- Born: Warsaw, Poland
- Citizenship: Poland United States of America
- Education: SGH Warsaw School of Economics Texas Christian University
- Website: www.maciejkranz.com

= Maciej Kranz =

Polish-American business executive and author

Maciej Kranz (born 22 November 1964; Warsaw, Poland) is a Polish-American executive, New York Times bestselling author, angel investor, faculty member of Singularity University, and an expert in Internet of Things (IoT) technologies such as Artificial Intelligence, blockchain, and edge computing. He currently serves as General Manager, Enterprise at Pure Storage and is a frequent speaker on technology trends in the enterprise.

== Early life ==
Maciej Kranz was born on 22 November 1964 in Warsaw, Poland to Jan and Malgorzata Kranz. He studied at the SGH Warsaw School of Economics, during which he served as National Committee Exchange Controller for AIESEC in Poland. Kranz later obtained his MBA at Texas Christian University.

== Career ==

Prior to joining Pure Storage, Kranz served as EVP and CTO at KONE. He previously served as Vice President and General Manager in the Corporate Strategic Innovation Group at Cisco Systems. During his 20 years in Cisco Systems, he has held several leadership roles in the fields of enterprise networking and the Internet of Things.

Kranz joined Cisco in 1999, where he led marketing for Cisco's stackable Ethernet switching business unit.

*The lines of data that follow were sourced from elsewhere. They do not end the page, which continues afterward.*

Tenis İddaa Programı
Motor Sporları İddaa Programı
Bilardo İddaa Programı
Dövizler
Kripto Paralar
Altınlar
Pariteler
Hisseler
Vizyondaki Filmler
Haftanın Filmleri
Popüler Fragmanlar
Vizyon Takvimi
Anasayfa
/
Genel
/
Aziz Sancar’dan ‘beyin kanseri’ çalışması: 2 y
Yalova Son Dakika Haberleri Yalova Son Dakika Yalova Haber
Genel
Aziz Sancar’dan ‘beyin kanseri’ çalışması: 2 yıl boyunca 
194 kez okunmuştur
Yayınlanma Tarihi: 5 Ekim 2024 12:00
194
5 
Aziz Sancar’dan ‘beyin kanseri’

He became Vice President of Marketing for the Wireless Networking Business Unit in 2006, during which time he drove the development of Cisco Motion, a mobility vision architecture.

Kranz led the Borderless Networks effort in 2009 and in 2012 became a General Manager of the Connected Industries Group where he drove Cisco's IoT internet of things (IoT) efforts.

Before his stint at Cisco Systems, Kranz served as the Vice President of Marketing for IP Highway, Inc. and worked in product management at both 3Com, where he led the expansion and development of its Ethernet network interface cards into a $1 billion product line, and IBM.

== Books ==
Kranz's book, Building the Internet of Things is on the New York Times' and USA Today's bestseller lists and was listed as one of the 10 business books every entrepreneur should read in 2017 by Fortune Magazine. The book was also selected as one of the 10 books for innovators and entrepreneurs to read by Economía y Negocios. It has been translated into 10 languages. In 2018, Kranz published Building the Internet of Things - a Project Workbook, a companion to his first book providing interactive steps in planning, implementing, and evaluating IoT projects.

== Public Platforms ==
In addition to keynoting at industry conferences, Kranz frequently conducts media interviews worldwide, and regularly writes commentary as member of the Forbes Technology Council and the IDG Contributor Network, as well as for many other publications.